Cerda depends on the rather trite, old fashioned narrative to do the heavy lifting while he focuses on elaborating something more metaphysical between the lines. This is something that Tarkovsky was brilliant at, using the science fiction narrative of Solaris, for example, to convey not just narrative mystery but an existential one that could never really be answered. Cerda also wants us to look beyond the confines of his film’s penny dreadful plotting to some greater mystery of identity and existence. But since ghost stories require a certain level of clarity in order to work, Cerda shoots himself in the foot trying to create ambiguity to challenge the story’s triteness. Instead of a great cerebral work like 2001, Cerda manages to just confuse and complicate what might as well be a remake of Carnival of Souls. At the end of the film, we do not feel the pleasure of an enigmatic story but the suspicion that what we just watched was a visual spectacle which was much less than meets the eye.
This is a shame since the film is so very ambitious.
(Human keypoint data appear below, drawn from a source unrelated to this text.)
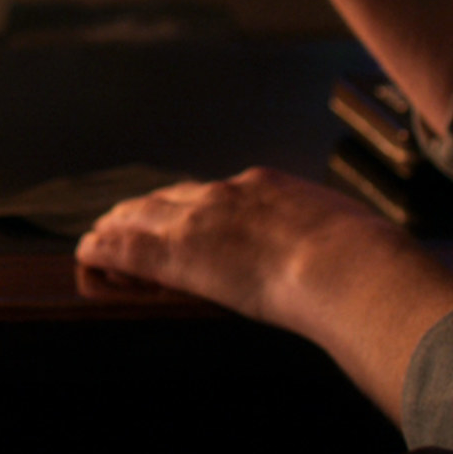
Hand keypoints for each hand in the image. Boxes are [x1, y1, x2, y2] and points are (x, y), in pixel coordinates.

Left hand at [75, 167, 385, 337]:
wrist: (349, 265)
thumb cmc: (364, 260)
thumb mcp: (350, 235)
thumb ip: (335, 241)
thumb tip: (360, 254)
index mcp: (267, 188)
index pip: (216, 195)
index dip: (193, 207)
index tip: (185, 216)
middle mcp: (226, 196)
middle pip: (171, 198)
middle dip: (145, 211)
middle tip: (124, 221)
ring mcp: (200, 221)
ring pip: (141, 217)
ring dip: (117, 227)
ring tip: (98, 238)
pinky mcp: (180, 254)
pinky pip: (127, 247)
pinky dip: (104, 249)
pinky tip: (88, 254)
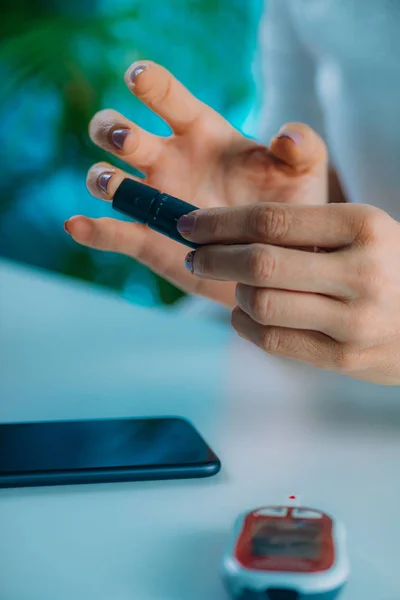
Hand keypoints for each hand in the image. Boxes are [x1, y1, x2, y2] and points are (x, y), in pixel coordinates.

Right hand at [65, 60, 327, 305]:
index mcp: (200, 134)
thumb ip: (303, 146)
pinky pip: (112, 233)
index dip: (149, 83)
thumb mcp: (306, 174)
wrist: (277, 259)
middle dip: (113, 129)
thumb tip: (286, 135)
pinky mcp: (148, 241)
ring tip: (112, 185)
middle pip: (120, 135)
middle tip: (128, 140)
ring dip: (100, 178)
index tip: (138, 76)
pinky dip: (89, 230)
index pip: (167, 98)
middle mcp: (168, 162)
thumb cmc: (290, 207)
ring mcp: (155, 202)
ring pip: (107, 181)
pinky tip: (76, 225)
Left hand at [177, 202, 399, 384]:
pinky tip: (244, 312)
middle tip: (193, 257)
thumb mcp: (364, 229)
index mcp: (364, 226)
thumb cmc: (389, 265)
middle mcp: (362, 272)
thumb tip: (227, 229)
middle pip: (260, 263)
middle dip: (213, 258)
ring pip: (262, 304)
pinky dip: (245, 324)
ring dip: (233, 293)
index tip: (189, 224)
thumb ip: (304, 226)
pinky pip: (274, 340)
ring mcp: (355, 321)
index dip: (219, 223)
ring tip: (231, 285)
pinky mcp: (346, 358)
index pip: (271, 221)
Cerda deserves credit for creating an unusual cinematic experience and getting such strong performances from his leads, Anastasia Hille and Karel Roden. Both actors are convincing in roles that barely exist on paper.
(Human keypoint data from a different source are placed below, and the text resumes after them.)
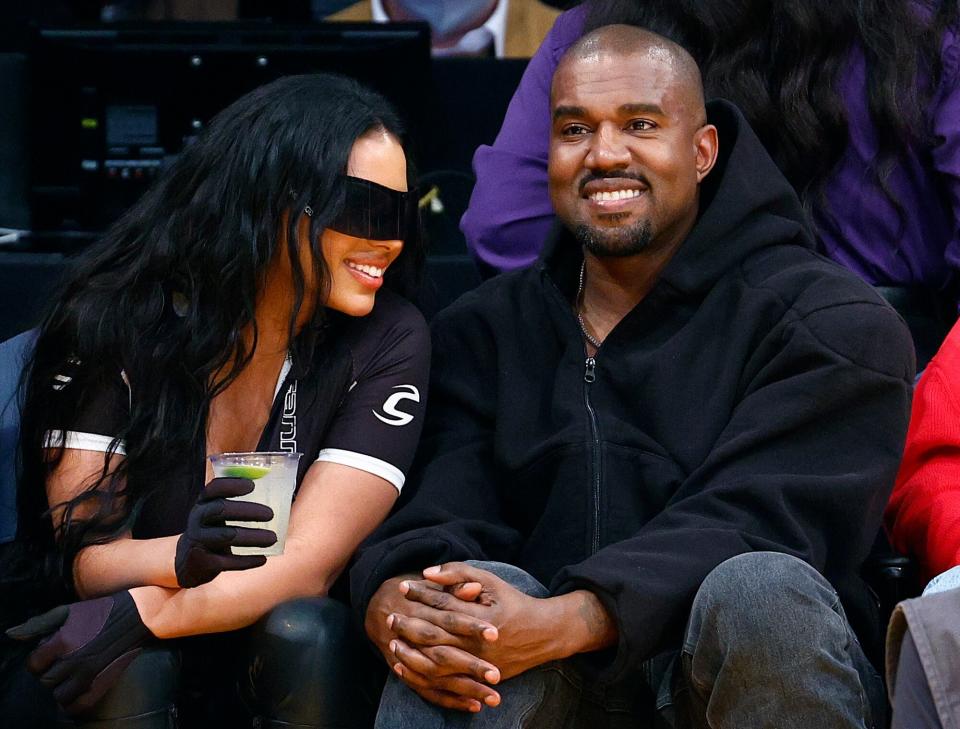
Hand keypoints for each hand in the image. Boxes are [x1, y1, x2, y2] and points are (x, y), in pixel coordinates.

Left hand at [6, 591, 152, 715]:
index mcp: (63, 641)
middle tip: (60, 662)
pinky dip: (73, 702)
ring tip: (69, 675)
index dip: (38, 660)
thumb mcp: (69, 610)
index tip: (48, 653)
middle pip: (45, 681)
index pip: (33, 665)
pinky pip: (78, 705)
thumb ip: (39, 624)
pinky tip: (76, 689)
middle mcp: (75, 660)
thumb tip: (11, 634)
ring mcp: (90, 673)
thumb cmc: (101, 611)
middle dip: (49, 672)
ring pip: (59, 695)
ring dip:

The DVD is the last of the “8 Films to Die For” series to be released. Like the others, it’s slim in the extras department. There are theatrical trailers for the other seven films to die for and a short “Behind the Scenes” featurette that runs about five minutes and is nothing more than the standard promotional piece studios produce all the time. Nacho Cerda is an interesting and very promising filmmaker so it would’ve been nice to have included a full length interview with him, as well. At the very least they could’ve presented his two hard to find short films as extras on the disc.
The Abandoned has everything you would want from a spooky ghost story except the ghost story itself. Cerda comes very close to creating an abstract horror masterpiece, but the narrative is just too specific to allow for the broad strokes he wants to use to tell it. It’s hard to convey existential mystery when you have to maneuver through flesh-eating pigs, long lost twins, infanticide, gothic secrets, and notions of time displacement. There’s simply too much to swallow. Nevertheless, this is still one of the best horror films in some time; not sacrificing itself to irony or parody but committed to the dark corners of human nature and the complex labyrinths that exist in the mind.